Rachat de Gemalto par Thales – Saison 3 – ép.2 – Gestion active de l’emploi: le ticket d’entrée pour un plan social qui ne dit pas son nom ?

Prévoir les situations économiques difficiles nécessitant des ajustements sociaux. C’est l’objet de l’accord mis en place chez Thales et reconduit en 2019 dont l’application peut être demandée tant par la direction que par les organisations syndicales.

Dans la plupart des entreprises, lorsqu’un problème d’ordre économique et financier nécessite un « ajustement social », comprenez une diminution de la masse salariale par la diminution des effectifs, l’outil le plus communément utilisé consiste en un plan de sauvegarde de l’emploi ou encore un plan de départs volontaires.
Doux euphémismes pour pratiquer ce qui, dans les faits, correspond à mettre à la porte « sur la base du volontariat » ou « pour sauvegarder une partie des emplois » un certain nombre de salariés.

Dans le groupe Thales, il existe la GAE c’est-à-dire la gestion active des emplois. Sans être dupe de cet exercice de rhétorique, la CFE-CGC voit, dans ce dispositif qui a fait l’objet d’un accord, certains aspects positifs. Il contient notamment des mesures supérieures à celles prises de manière unilatérale par un employeur lambda en cas de difficultés économiques et financières.

Ainsi, la GAE est « balisée » c’est-à-dire que sa mise en place comprend différentes étapes, à commencer par une expertise réalisée par un cabinet indépendant. Si l’expertise confirme la GAE, des négociations sont entamées au niveau de la filiale concernée en s’appuyant sur l’accord groupe de GAE.

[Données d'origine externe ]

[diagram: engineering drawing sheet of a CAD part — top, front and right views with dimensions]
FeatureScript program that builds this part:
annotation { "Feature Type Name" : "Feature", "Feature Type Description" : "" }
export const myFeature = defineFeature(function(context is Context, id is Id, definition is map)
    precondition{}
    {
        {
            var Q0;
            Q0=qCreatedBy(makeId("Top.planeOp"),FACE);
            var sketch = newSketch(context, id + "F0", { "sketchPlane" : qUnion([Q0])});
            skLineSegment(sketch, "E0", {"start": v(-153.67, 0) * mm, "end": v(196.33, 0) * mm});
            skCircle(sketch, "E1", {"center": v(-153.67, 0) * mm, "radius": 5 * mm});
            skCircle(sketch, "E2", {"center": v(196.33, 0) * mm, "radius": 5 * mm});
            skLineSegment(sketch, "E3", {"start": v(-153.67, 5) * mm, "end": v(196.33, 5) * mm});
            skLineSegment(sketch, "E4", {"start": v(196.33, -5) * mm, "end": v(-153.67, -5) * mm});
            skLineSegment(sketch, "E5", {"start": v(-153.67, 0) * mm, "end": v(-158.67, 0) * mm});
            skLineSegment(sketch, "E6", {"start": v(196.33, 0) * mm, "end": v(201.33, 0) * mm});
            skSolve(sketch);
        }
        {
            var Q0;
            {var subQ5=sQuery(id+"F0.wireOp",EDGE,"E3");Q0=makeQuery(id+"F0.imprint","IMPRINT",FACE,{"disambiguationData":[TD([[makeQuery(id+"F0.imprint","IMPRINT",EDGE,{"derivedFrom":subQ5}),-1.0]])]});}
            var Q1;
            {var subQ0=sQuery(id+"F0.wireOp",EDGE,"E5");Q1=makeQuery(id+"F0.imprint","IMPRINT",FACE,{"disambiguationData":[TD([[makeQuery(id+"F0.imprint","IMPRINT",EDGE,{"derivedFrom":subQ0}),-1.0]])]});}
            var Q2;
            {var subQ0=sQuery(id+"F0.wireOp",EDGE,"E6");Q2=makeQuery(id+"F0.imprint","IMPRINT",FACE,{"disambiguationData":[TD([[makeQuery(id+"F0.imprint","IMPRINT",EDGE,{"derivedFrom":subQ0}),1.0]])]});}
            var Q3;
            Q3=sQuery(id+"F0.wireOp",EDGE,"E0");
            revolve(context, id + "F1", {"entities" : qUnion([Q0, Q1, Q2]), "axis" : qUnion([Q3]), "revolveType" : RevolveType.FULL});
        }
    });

Des mobilités intragroupe sont prévues tout comme des primes de mobilité ou encore un accompagnement financier pour couvrir les frais de déménagement, l’accompagnement du conjoint du salarié sur le départ et un dédommagement financier.

L’accord de GAE a pour mérite d’obliger les filiales à recruter des salariés issus d’autres filiales car priorité est donnée à l’embauche des salariés concernés par une GAE.
Dans le cas d’un salarié qui serait proche de la retraite (42 mois au maximum), l’accord GAE signé chez Thales prévoit une mise à disposition du salarié. Concrètement, ce dernier est rémunéré à hauteur de 72% de son salaire moyen et reste chez lui.
Des mesures de prime de départ à la retraite ou de rachat de trimestres sont également possibles tout comme des incitations financières pour aller travailler dans une autre entreprise avec une clause de retour en cas d’échec dans le nouvel emploi.

L’avantage, en quelque sorte, de travailler dans un grand groupe dont l’une des facultés est de pouvoir mieux absorber les passages à vide. A condition bien sûr d’anticiper les mouvements de marché et d’activité, d’avoir une gouvernance consciente de ses responsabilités sur le plan humain et d’avancer en toute transparence avec les organisations syndicales en leur communiquant, en amont, les informations stratégiques qui permettront, à tous et de manière soudée, de faire face à la vague.

D’où l’importance qu’un syndicat soit représenté au niveau du groupe c’est-à-dire au plus haut niveau.